Page MenuHomePhabricator

metrics.wikimedia.org (Wikimetrics) unresponsive
Closed, ResolvedPublic

Description

https://metrics.wmflabs.org/

in currently (2014-07-28 15:29) very unresponsive (and may appear down).
Some pages (like uploading a new cohort) temporary gave me

Wikimetrics is experiencing problems

errors in the browser.

Load is somewhere 25-35-ish.

Of the processes, it stands out that there are ~100 queue processes and
~130 mysqld processes.


Version: unspecified
Severity: normal
Whiteboard: u=Community c=Wikimetrics p=0 s=2014-07-24

Details

Reference
bz68743

Event Timeline

bzimport raised the priority of this task from to Needs Triage.Nov 22 2014, 3:28 AM
bzimport set Reference to bz68743.

Assigning to milimetric, as he ist about to kill the relevant jobs.

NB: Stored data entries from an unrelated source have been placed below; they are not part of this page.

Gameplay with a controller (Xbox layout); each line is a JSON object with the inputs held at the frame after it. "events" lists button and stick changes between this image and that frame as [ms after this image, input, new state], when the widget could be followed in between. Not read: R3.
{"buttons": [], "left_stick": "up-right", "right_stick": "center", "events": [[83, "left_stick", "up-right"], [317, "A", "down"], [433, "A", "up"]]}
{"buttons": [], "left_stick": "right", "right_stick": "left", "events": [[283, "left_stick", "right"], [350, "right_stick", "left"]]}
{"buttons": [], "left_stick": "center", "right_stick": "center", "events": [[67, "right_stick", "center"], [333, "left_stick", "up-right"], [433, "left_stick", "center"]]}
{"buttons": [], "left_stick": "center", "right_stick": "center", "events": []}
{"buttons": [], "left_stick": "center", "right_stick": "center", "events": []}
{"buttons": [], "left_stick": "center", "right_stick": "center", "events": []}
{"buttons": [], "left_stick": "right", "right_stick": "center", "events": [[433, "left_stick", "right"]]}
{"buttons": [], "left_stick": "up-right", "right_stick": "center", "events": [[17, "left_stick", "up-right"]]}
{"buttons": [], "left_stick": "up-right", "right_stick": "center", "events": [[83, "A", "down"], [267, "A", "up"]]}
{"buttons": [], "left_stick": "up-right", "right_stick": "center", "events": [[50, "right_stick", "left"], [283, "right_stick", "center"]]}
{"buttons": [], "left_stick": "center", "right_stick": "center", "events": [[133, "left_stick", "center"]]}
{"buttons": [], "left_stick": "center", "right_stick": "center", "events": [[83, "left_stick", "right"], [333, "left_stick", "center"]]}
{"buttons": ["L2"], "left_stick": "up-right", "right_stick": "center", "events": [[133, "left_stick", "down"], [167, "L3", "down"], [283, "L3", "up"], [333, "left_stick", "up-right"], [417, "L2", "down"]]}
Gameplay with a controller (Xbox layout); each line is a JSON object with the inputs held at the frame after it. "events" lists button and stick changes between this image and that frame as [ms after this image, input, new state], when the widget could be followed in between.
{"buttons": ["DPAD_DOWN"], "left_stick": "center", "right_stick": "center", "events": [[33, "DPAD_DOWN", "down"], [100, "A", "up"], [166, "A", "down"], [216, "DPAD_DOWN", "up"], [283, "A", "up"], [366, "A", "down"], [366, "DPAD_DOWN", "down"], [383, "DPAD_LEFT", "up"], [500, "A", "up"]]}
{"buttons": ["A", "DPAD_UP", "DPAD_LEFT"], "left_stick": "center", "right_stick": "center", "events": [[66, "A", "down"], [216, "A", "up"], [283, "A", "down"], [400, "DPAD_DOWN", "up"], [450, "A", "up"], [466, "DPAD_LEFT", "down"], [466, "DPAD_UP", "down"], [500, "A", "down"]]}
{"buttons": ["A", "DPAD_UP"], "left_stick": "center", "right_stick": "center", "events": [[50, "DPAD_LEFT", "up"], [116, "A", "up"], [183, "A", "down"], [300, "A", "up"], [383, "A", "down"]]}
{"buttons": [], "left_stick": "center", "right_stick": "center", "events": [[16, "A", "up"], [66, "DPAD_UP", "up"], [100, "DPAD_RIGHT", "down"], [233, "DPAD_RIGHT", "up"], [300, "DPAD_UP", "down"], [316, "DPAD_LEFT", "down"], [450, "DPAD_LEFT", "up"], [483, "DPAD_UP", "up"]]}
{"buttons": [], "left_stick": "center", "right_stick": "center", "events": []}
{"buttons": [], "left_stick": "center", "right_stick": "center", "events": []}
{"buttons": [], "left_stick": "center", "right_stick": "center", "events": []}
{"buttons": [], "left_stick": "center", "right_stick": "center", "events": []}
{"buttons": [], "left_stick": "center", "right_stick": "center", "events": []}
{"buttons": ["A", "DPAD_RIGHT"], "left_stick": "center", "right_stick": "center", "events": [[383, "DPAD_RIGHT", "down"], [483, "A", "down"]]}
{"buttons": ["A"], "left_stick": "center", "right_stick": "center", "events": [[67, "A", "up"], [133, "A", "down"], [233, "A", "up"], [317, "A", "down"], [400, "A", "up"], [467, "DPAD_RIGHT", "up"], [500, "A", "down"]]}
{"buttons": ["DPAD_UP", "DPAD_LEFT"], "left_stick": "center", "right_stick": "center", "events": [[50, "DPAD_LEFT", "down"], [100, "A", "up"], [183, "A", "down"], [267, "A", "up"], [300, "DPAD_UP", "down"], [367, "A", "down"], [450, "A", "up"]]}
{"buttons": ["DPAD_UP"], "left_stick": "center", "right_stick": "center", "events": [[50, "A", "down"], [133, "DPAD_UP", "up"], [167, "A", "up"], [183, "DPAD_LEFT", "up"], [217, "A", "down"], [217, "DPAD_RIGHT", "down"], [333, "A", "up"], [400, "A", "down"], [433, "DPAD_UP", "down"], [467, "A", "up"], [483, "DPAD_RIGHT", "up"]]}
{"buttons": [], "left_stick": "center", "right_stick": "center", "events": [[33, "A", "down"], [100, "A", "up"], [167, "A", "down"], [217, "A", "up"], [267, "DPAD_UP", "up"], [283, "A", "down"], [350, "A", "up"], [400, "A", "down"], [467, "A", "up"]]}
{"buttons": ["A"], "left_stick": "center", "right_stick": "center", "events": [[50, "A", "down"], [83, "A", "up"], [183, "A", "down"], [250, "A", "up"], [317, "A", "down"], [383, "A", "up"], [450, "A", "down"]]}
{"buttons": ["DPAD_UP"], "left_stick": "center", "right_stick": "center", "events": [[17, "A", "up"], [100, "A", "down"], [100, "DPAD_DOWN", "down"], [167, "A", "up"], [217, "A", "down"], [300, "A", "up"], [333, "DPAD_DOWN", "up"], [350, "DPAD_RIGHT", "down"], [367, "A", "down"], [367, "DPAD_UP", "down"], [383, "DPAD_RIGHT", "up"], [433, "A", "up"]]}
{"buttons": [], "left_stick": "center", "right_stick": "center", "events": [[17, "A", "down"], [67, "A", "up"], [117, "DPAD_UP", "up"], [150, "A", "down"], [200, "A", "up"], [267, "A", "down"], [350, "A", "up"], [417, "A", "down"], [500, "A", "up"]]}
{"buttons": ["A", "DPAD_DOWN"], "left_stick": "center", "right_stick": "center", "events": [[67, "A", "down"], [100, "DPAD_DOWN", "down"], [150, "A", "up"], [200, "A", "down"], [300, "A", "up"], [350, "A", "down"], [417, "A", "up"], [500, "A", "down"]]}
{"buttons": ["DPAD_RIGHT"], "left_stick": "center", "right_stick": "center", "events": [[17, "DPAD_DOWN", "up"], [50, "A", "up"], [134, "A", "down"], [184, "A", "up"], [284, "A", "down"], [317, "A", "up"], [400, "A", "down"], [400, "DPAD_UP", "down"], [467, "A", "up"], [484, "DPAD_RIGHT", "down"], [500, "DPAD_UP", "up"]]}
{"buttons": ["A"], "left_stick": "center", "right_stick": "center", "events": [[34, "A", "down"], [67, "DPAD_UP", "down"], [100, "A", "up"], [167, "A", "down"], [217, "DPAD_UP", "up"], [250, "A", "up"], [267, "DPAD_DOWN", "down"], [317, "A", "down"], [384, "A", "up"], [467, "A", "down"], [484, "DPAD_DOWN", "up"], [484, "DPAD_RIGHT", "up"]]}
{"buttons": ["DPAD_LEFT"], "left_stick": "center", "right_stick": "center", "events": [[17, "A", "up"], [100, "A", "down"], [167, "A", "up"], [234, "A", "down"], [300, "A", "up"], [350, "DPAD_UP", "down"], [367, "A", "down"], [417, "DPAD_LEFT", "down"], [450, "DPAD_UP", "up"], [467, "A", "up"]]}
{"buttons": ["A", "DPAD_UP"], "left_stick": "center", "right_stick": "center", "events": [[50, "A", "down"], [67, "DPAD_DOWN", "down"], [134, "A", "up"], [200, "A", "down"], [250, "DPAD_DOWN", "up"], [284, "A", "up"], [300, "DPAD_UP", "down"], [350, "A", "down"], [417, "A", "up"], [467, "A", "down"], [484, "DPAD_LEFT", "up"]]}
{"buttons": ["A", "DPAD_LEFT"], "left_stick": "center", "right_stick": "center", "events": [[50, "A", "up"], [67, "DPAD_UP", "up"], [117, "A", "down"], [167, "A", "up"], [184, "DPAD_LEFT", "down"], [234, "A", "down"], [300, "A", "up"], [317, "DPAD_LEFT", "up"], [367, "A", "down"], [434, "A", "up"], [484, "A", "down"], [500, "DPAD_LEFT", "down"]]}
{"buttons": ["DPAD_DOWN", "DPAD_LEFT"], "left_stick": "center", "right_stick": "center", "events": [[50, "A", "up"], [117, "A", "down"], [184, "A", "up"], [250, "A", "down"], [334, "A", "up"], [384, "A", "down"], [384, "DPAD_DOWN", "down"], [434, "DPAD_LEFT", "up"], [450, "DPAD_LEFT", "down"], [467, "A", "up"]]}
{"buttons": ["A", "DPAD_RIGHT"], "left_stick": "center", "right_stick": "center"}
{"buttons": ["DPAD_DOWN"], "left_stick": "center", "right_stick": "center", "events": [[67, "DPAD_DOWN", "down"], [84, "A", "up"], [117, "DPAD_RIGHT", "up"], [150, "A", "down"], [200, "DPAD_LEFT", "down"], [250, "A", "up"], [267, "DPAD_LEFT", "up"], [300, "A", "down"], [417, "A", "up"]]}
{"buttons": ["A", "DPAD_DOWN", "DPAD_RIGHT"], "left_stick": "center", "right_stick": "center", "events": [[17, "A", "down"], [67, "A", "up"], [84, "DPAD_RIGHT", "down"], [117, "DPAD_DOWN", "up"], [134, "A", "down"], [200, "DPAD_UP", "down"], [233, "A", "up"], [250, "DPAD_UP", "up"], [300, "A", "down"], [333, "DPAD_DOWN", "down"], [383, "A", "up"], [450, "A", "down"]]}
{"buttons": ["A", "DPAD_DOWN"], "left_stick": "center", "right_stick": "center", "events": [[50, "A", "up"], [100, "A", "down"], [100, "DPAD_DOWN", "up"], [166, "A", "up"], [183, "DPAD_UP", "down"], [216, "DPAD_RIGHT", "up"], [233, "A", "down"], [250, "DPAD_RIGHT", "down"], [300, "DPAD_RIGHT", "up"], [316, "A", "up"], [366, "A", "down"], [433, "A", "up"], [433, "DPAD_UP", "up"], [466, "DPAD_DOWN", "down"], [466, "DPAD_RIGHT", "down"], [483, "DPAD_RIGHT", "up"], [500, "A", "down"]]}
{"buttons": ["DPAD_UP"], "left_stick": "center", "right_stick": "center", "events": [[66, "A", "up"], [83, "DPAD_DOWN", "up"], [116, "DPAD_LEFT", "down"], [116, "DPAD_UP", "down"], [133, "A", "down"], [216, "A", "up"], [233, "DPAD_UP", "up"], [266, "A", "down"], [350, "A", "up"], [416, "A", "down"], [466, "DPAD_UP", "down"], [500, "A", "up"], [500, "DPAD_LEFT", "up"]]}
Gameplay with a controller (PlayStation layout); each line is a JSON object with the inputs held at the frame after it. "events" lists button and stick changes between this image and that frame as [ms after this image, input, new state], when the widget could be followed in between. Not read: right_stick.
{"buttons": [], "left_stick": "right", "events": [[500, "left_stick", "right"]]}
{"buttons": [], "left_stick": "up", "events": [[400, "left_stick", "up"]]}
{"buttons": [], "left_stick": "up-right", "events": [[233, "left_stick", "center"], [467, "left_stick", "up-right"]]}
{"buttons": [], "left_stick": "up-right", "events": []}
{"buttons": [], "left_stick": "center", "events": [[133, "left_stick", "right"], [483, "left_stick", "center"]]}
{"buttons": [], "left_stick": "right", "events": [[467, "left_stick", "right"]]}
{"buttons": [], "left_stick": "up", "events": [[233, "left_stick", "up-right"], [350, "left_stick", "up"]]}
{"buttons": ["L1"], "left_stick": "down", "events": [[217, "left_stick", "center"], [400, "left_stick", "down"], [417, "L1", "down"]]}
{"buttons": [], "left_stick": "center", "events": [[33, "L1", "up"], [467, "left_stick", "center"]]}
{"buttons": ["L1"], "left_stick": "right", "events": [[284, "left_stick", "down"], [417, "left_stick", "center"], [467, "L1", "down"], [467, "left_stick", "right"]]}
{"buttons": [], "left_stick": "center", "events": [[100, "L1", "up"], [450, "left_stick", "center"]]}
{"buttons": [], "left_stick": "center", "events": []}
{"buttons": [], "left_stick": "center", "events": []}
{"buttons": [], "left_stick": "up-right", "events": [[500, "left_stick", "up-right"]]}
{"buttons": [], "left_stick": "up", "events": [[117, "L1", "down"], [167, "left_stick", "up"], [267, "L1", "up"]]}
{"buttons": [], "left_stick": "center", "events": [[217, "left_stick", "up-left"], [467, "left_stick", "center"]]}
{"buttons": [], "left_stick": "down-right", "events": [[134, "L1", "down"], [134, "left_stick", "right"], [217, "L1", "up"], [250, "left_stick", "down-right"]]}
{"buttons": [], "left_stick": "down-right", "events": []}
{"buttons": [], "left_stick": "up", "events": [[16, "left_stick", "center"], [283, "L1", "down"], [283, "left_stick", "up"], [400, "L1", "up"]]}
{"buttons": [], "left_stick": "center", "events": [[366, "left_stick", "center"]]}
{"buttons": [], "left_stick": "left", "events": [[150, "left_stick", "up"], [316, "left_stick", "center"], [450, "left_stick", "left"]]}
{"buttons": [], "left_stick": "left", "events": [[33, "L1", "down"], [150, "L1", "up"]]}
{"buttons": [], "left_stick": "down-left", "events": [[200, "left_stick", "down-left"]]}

This is due to recurring reports I ran to test wikimetrics and see if it could handle back-filling lots of data. It back-filled 2 large wikis at a time all the way to 2007. However, when running 5 wikis at a time, the system became unstable and basically everything that could have possibly gone wrong went wrong. Further optimization work is clearly needed. For now, cleaning up after the mess:

  • killed queue and scheduler
  • delete from report where user_id = 461; -- this is the WikimetricsBot user
  • copy relevant queue logs to: /data/project/wikimetrics/backup/bug-68743-logs/
  • restart whole system
  • purge any messages from celery that needed to be purged

also, I deleted the symlinks from the /var/lib/wikimetrics/public/datafiles folder. This leaves the system in a fairly clean state. I left the old report results there as they may be interesting to compare to the manually generated data, or to be used for troubleshooting.